Неизлечимая неуязвимость.
Это она мстит, и, покинув Вас, в ком она обитала и кого обнимала собою, больше, чем море объемлет берег, – и вот Вы нагой, как пляж с останками моего прилива: сабо, доски, пробки, обломки, ракушки – мои стихи, с которыми Вы играли, как ребенок, – а Вы и есть ребенок, – это она мстит, ослепив меня до такой степени, что я забыла Ваши видимые черты, и явив мне подлинные, которые я никогда не любила».
Художественный текст? Да, конечно. Но Цветаевой всегда надо было окунуться если не в стихи, так в прозу, чтобы понять действительность. Суть ее отношений с Вишняком и причина их – скорого – разрыва здесь объяснены лучше, чем это мог бы сделать самый лучший ее биограф.
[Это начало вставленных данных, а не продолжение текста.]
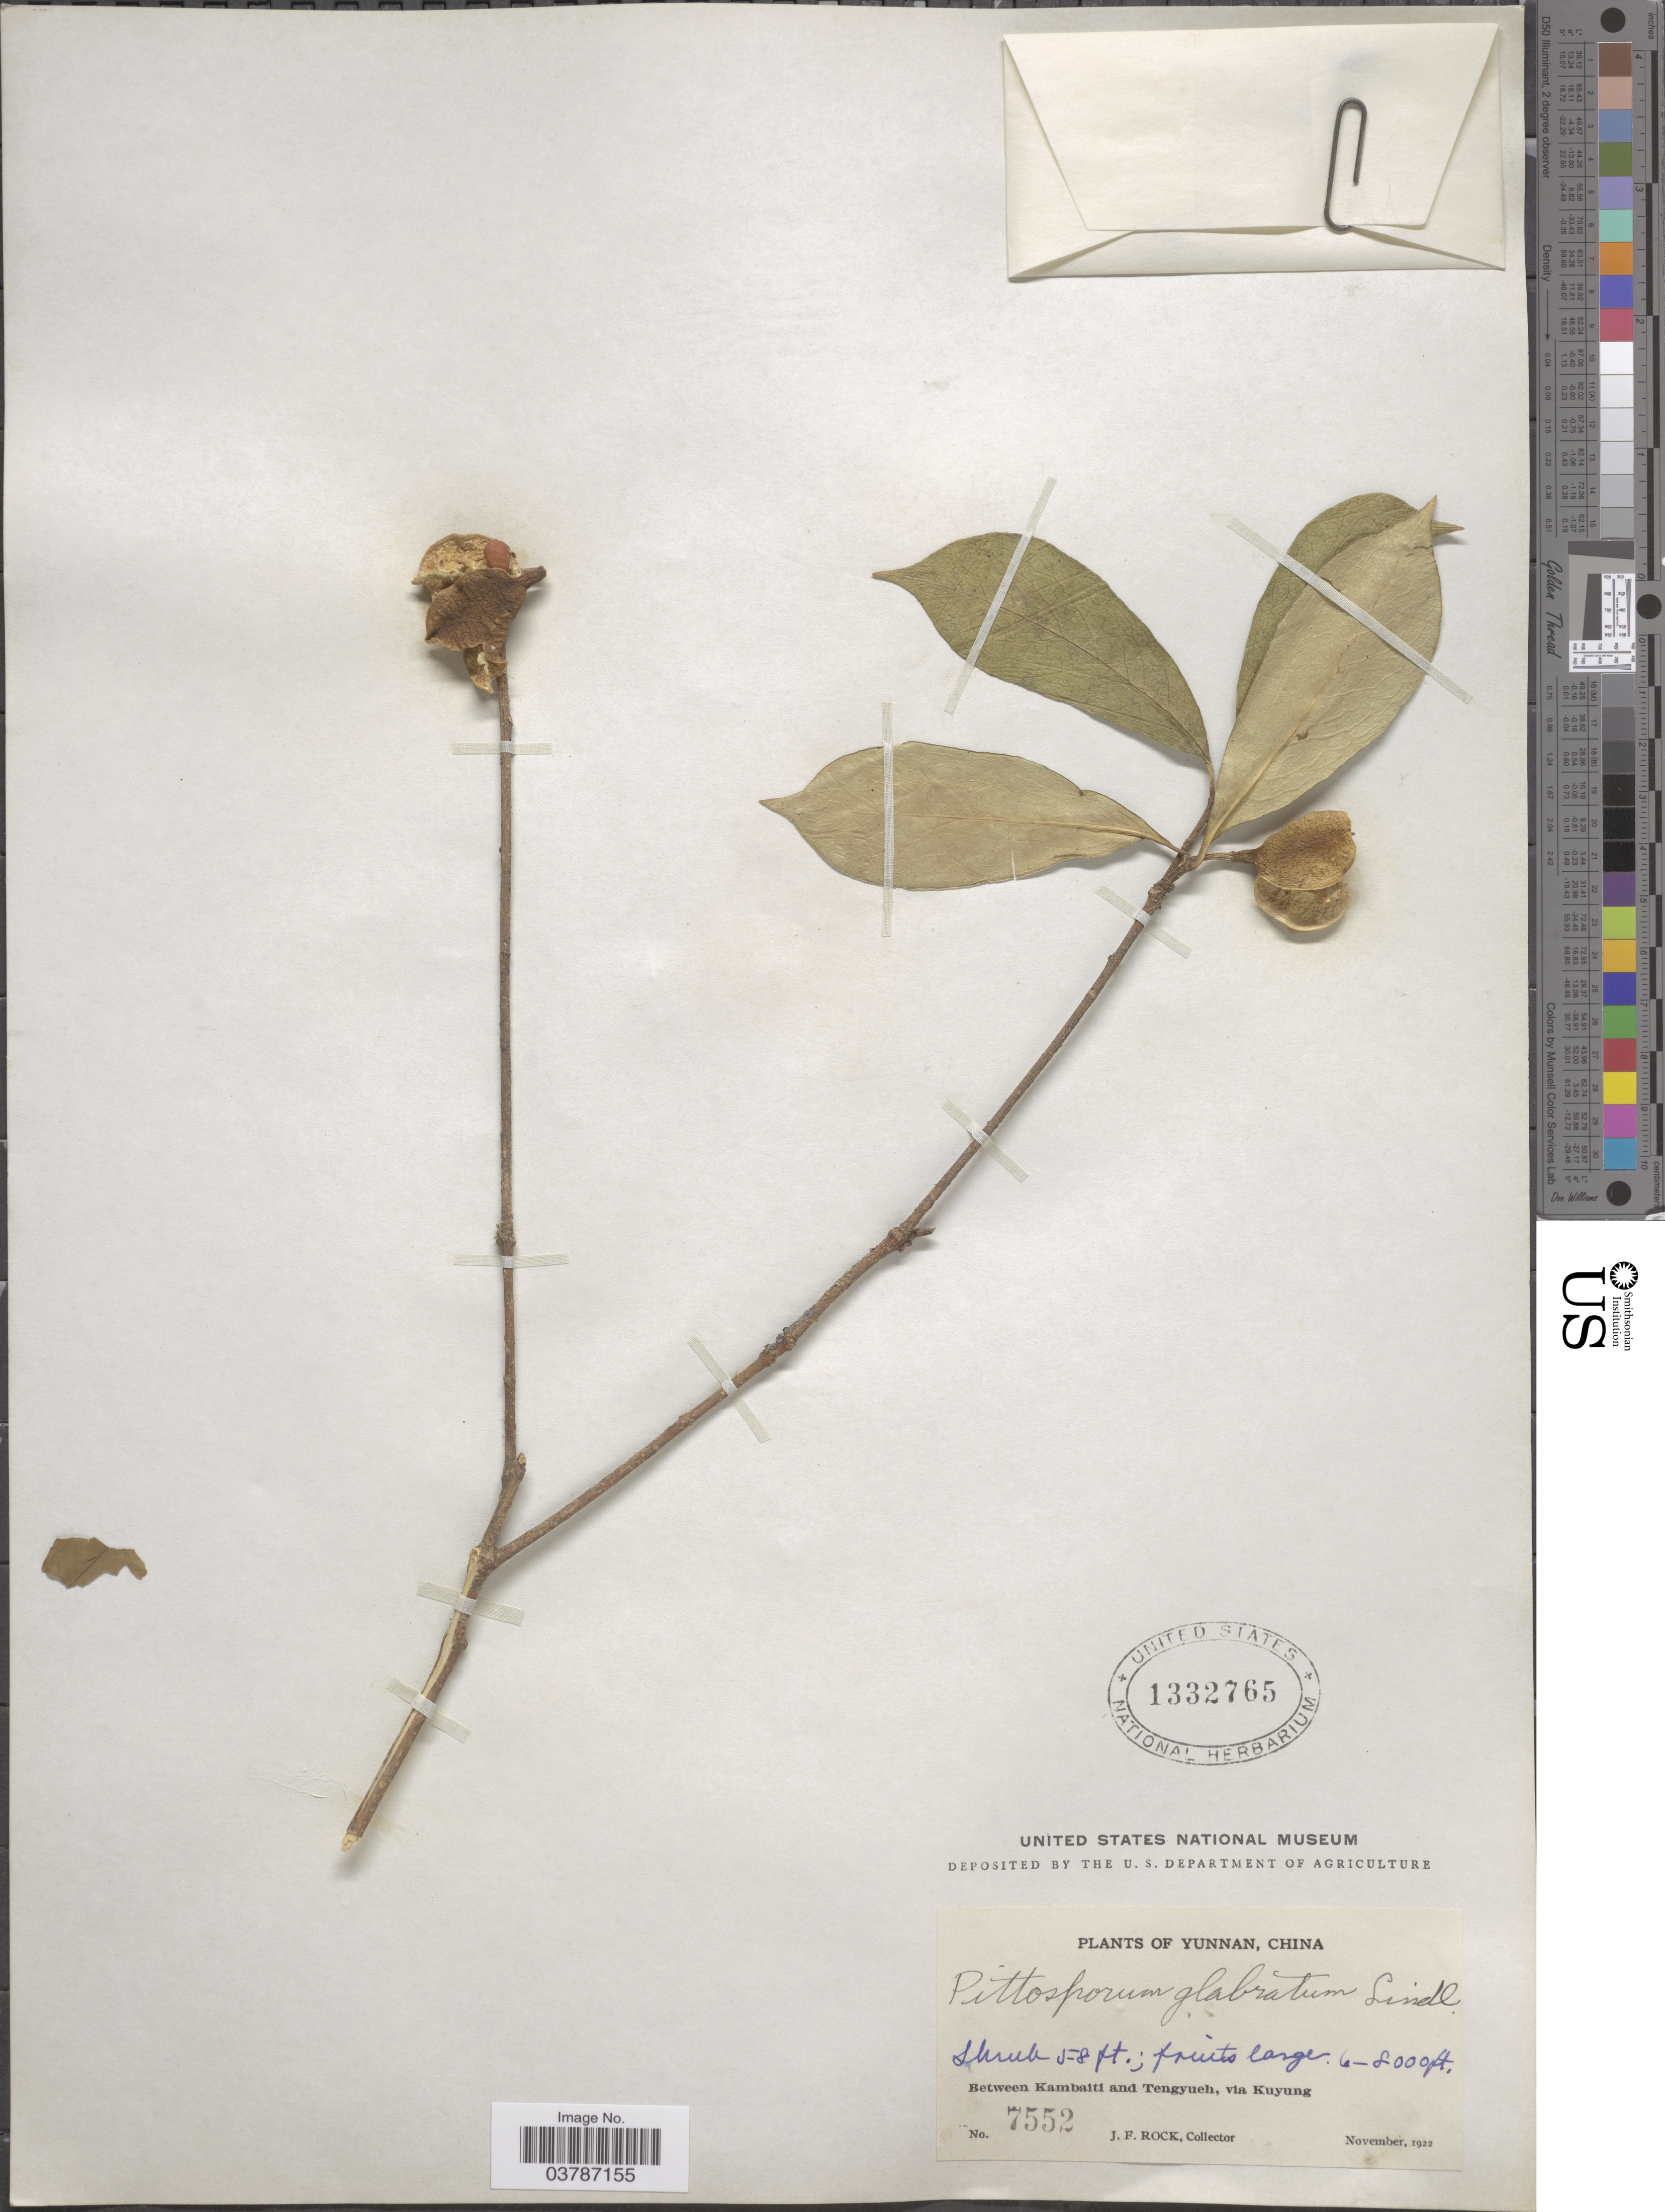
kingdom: Plantae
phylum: Tracheophyta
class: Magnoliopsida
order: Apiales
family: Pittosporaceae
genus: Pittosporum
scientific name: Pittosporum glabratum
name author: Lindl.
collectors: J. Rock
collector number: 7552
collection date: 1922-11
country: China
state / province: Yunnan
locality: Between Kambaiti and Tengyueh, via Kuyung.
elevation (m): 1829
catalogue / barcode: US 1332765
7 июня в Берлин приехал Сергей Эфрон. Очевидно, в самый разгар романа Цветаевой с Вишняком. Впоследствии Ариадна Сергеевна расскажет о первой встрече родителей: «Солнечный день, пустынная привокзальная площадь, одинокая фигура бегущего к нам мужчины… Сережа <…> добежал до нас с искаженным от счастья лицом, и обнял Марину, медленно раскрывшую ему навстречу руки, словно оцепеневшие. Долго, долго стояли они, намертво обнявшись, и только потом стали медленно вытирать друг другу ладонями щеки, мокрые от слез». Хотя Але было тогда 9 лет, нет оснований не верить ее свидетельству.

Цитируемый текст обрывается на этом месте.